Coupland describes getting multiple casualties coming in with a Western mindset, operating on the most seriously injured first as they would in the NHS or military. But for injuries that require significant aftercare, such as gunshot wounds to the stomach, patients are at a high risk of dying within three days from a lack of post-operative care, fluids and supervision.

The situation caused Coupland to change his mindset and recommend an alternate medical viewpoint in humanitarian missions. He suggested the most lightly wounded were treated first with the simplest process available, avoiding complex surgery unless necessary. If those with most significant injuries were still alive after two or three days, only then would they be operated on.

These two medical worlds are radically different, but where they meet the multiple medical systems can clash to the detriment of the patient. An army doctor, who’s used to having the best in care at his disposal arrives to provide humanitarian care to civilians in a war zone, needs to adjust rapidly to the change in circumstances. Each situation will need to be treated individually – what medical care is possible will depend on the particular location and situation.

Balanced care

"Each situation will need to be treated individually – what medical care is possible will depend on the particular location and situation."

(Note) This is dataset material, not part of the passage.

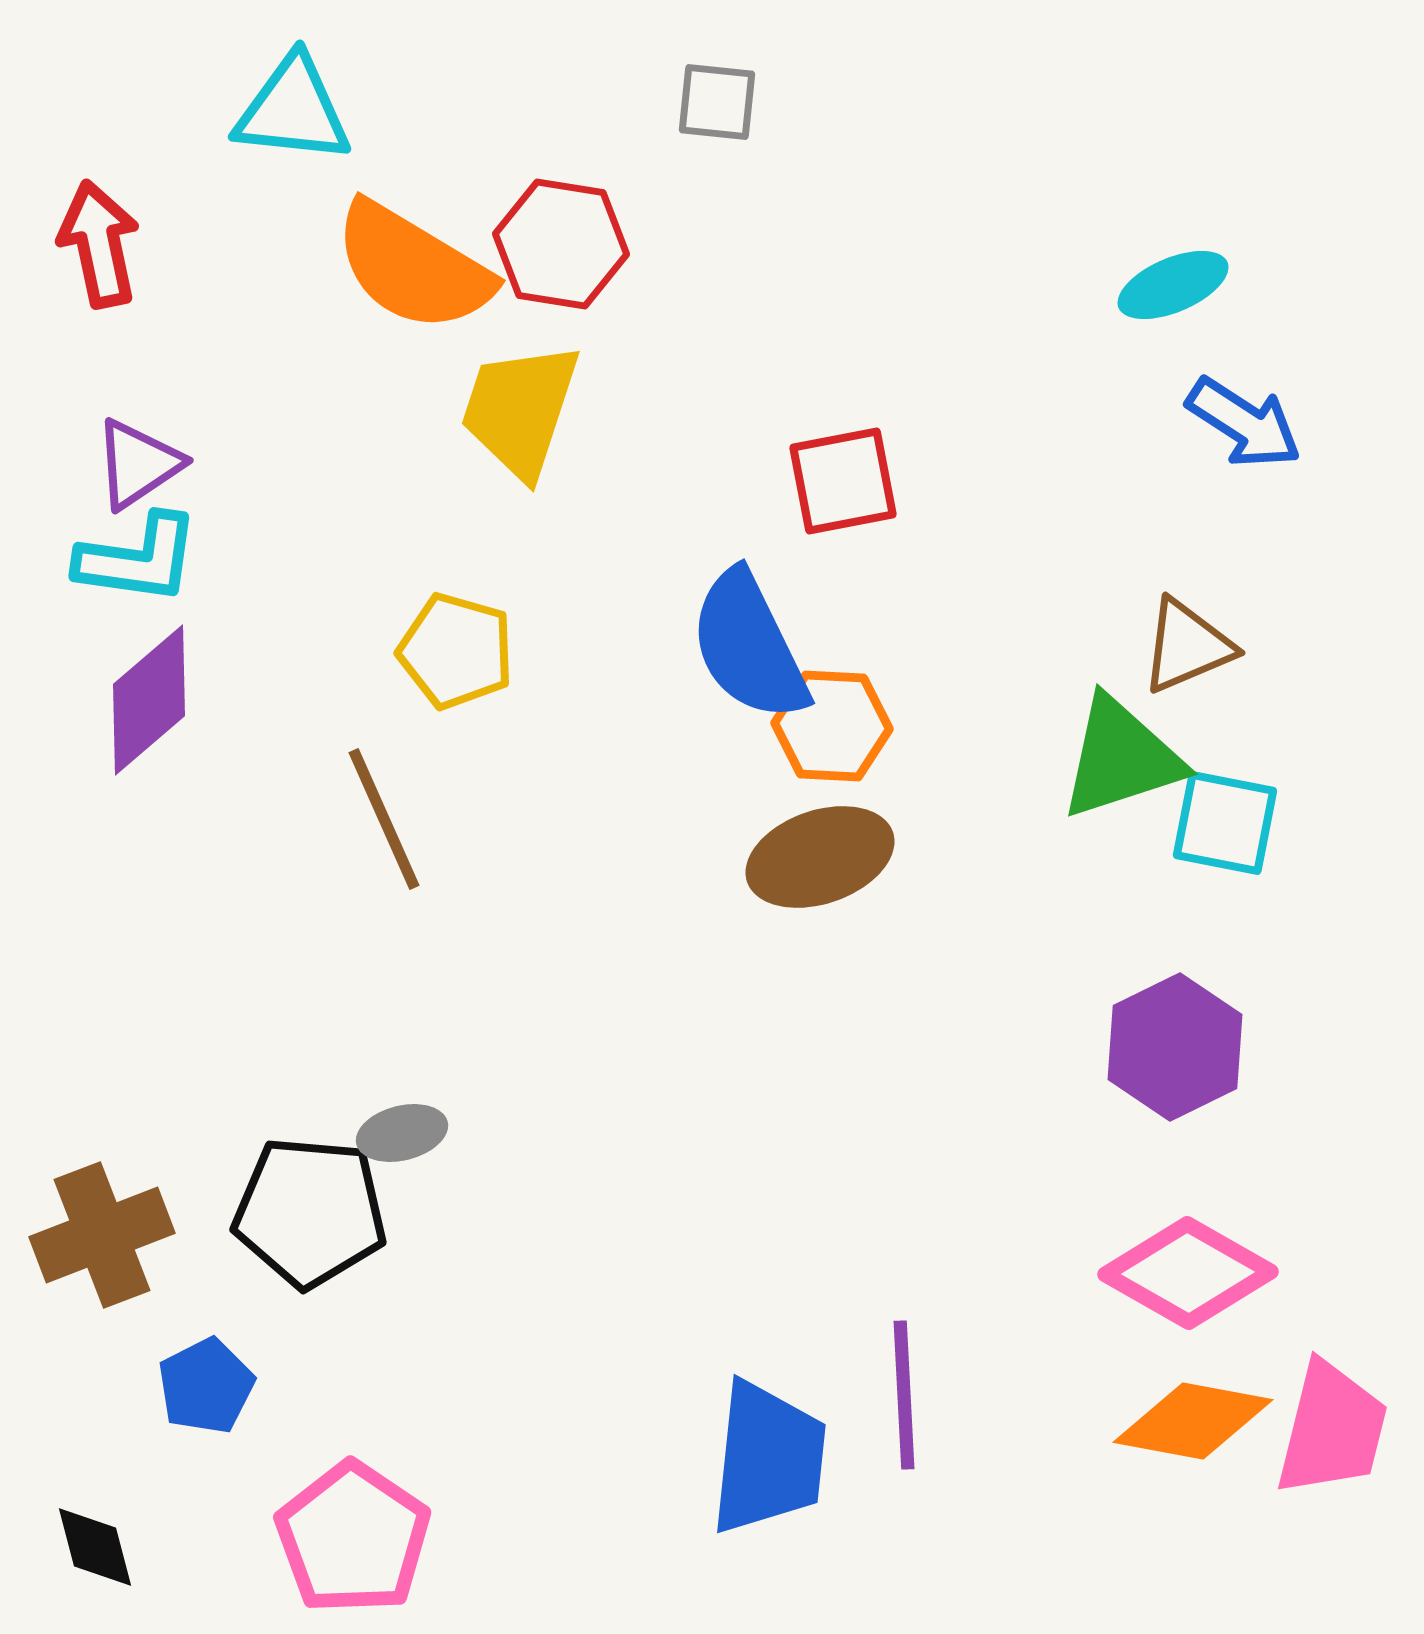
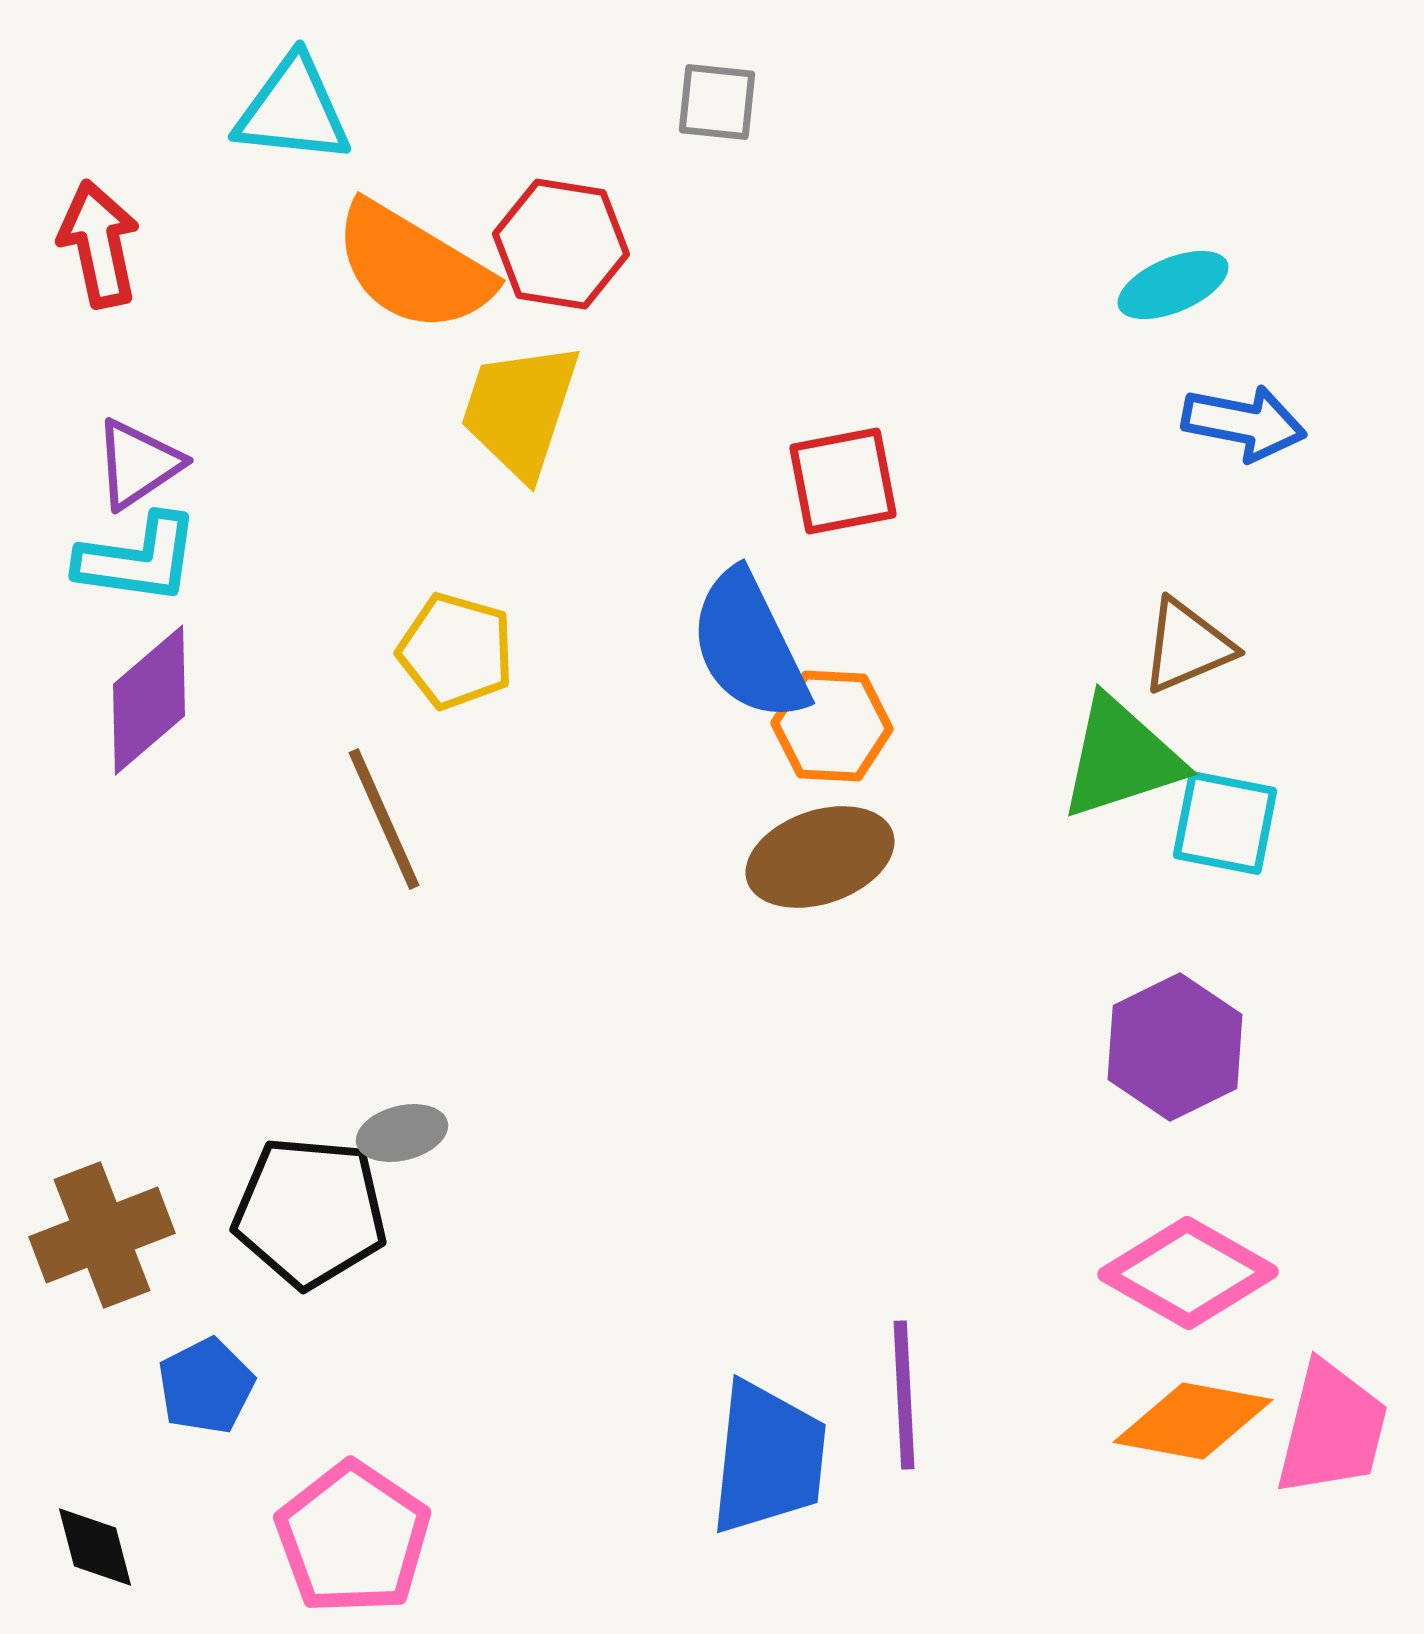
blue arrow: rotated 22 degrees counterclockwise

A number of organisations dedicated to bringing medical care to where it is most needed have sought to address this conflict, to ensure they meet their aims of ensuring as many individuals as possible survive. The British Red Cross chairs a quarterly forum to improve and strengthen communications between NGOs, the British armed forces and relevant government departments, addressing policy, technical and operational issues around civil-military relations in humanitarian response. Participants include representatives from the International Red Cross and Red Crescent Movement, NGOs, the British armed forces, Ministry of Defence (MOD), Department for International Development (DFID), Foreign & Commonwealth Office (FCO) and a number of independent practitioners.

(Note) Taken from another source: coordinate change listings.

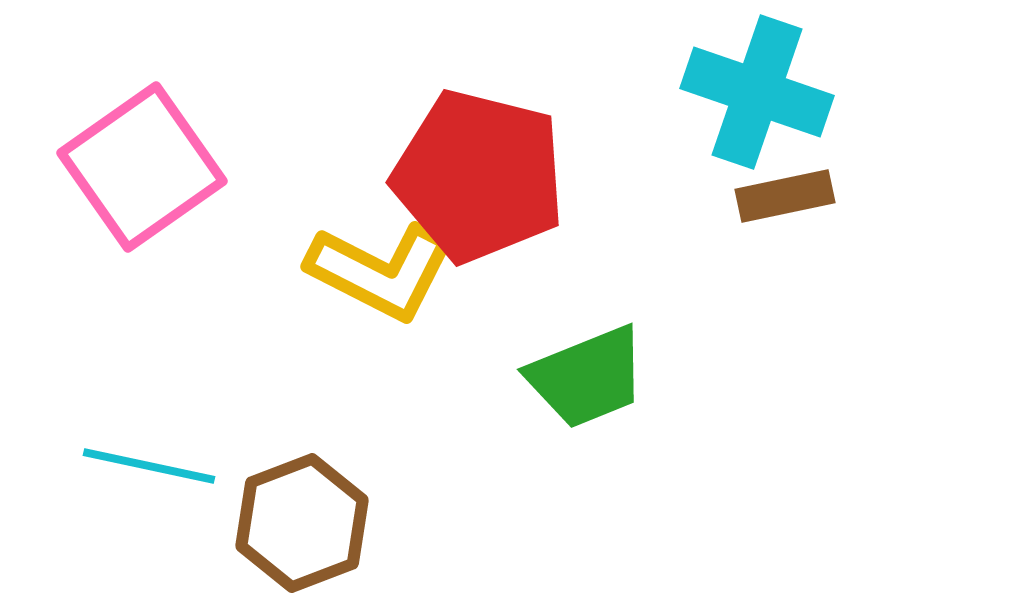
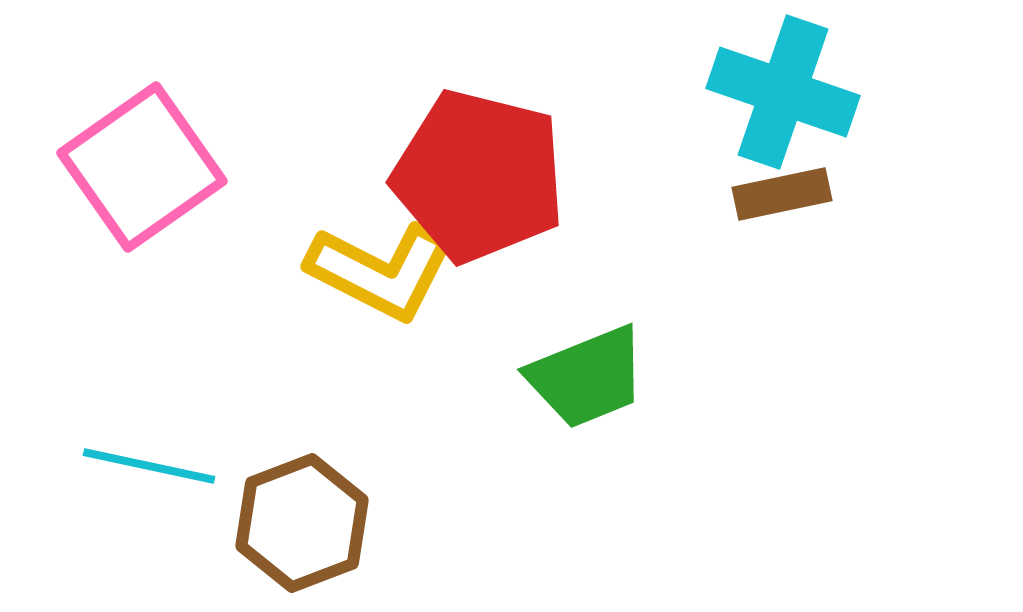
cyan cross: moved 26 px right
brown rectangle: moved 3 px left, 2 px up
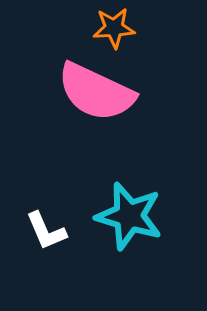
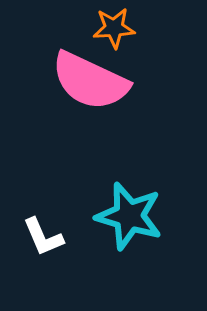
pink semicircle: moved 6 px left, 11 px up
white L-shape: moved 3 px left, 6 px down
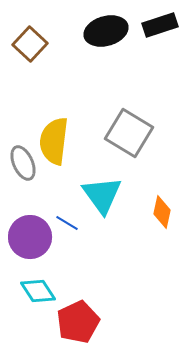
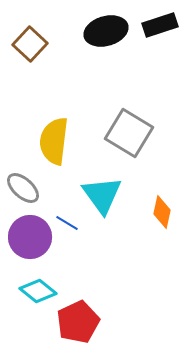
gray ellipse: moved 25 px down; rotated 24 degrees counterclockwise
cyan diamond: rotated 18 degrees counterclockwise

With no military affiliations, Medecins Sans Frontiers (MSF) is an international medical humanitarian organisation created by doctors and journalists in 1971 to provide medical care to people caught in war zones. While much of their work is treating injuries directly caused in conflicts, they also supply care for people cut off from medical care or denied the ability to seek treatment they need by fighting. MSF also recognises that outside military intervention is sometimes the best way to support their efforts in relieving the suffering caused by warfare — in 1994 the organisation took the unprecedented step of calling for an international military response to the Rwandan genocide.

Wherever there is warfare there will be civilian casualties and brave professional medics – many of them military personnel themselves – prepared to put themselves in the line of fire to provide the very best standards of treatment that circumstances allow.

They must adopt a systematic approach and recognise that procedures that promise the best outcome in an advanced field hospital may need to be radically rethought to ensure the best outcome during humanitarian missions.